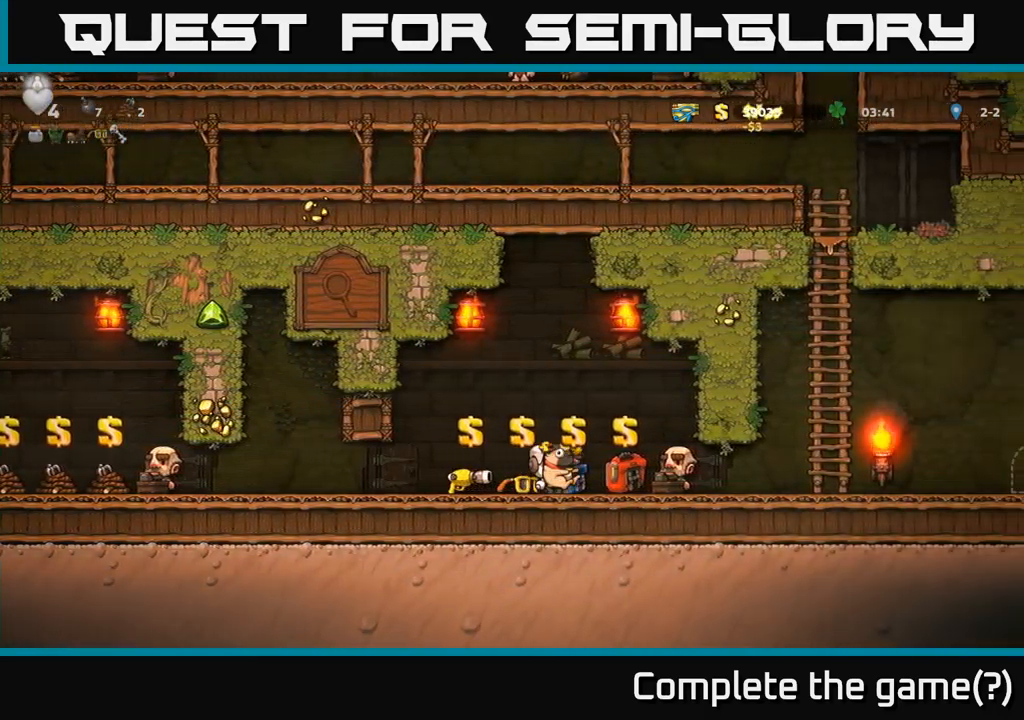
Gameplay with a controller (Xbox layout); each line is a JSON object with the inputs held at the frame after it. "events" lists button and stick changes between this image and that frame as [ms after this image, input, new state], when the widget could be followed in between. Not read: right_stick.
{"buttons": [], "left_stick": "up", "events": [[17, "left_stick", "up"]]}
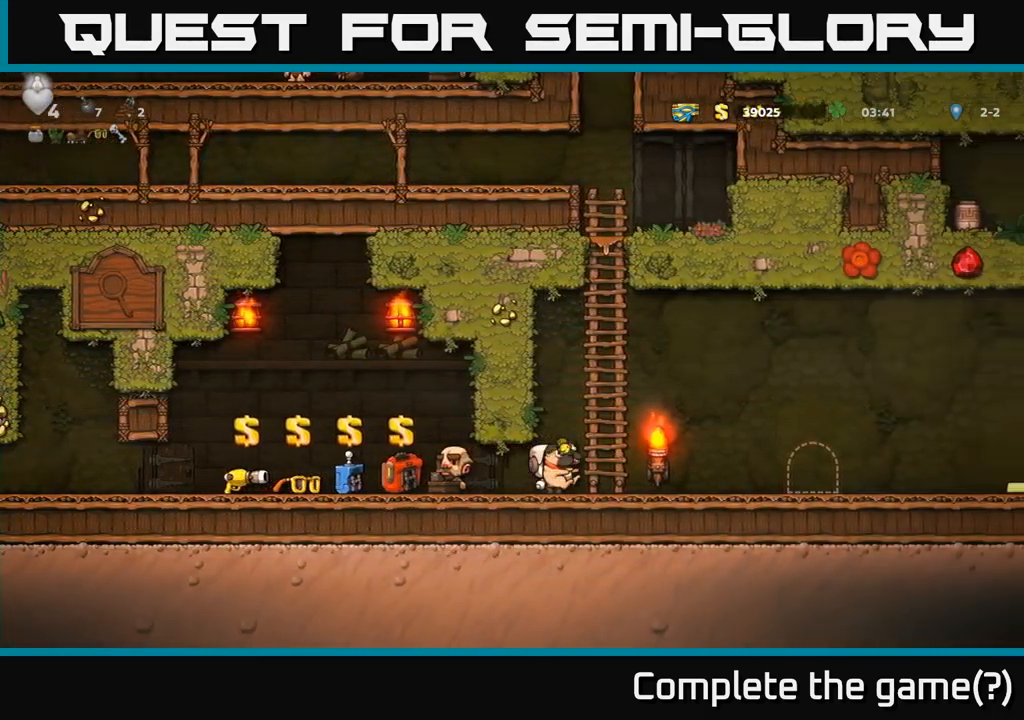
{"buttons": [], "left_stick": "center"}
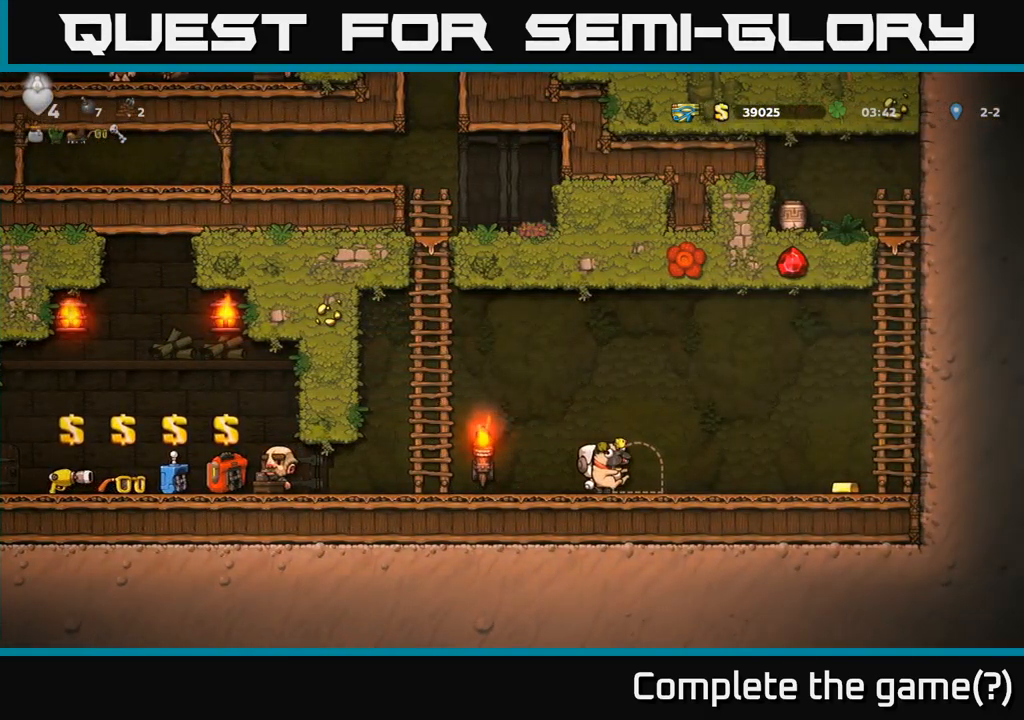
{"buttons": [], "left_stick": "up", "events": [[117, "L2", "down"], [150, "left_stick", "up"], [200, "L2", "up"], [200, "left_stick", "center"], [350, "left_stick", "up"]]}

> [WHAT THE TASK ASKS] Output the listing above in full and exactly, with pictures excluded.

> [RESPONSE]
Gameplay with a controller (Xbox layout); each line is a JSON object with the inputs held at the frame after it. "events" lists button and stick changes between this image and that frame as [ms after this image, input, new state], when the widget could be followed in between. Not read: right_stick.
{"buttons": [], "left_stick": "up", "events": [[17, "left_stick", "up"]]}
{"buttons": [], "left_stick": "center"}
{"buttons": [], "left_stick": "up", "events": [[117, "L2", "down"], [150, "left_stick", "up"], [200, "L2", "up"], [200, "left_stick", "center"], [350, "left_stick", "up"]]}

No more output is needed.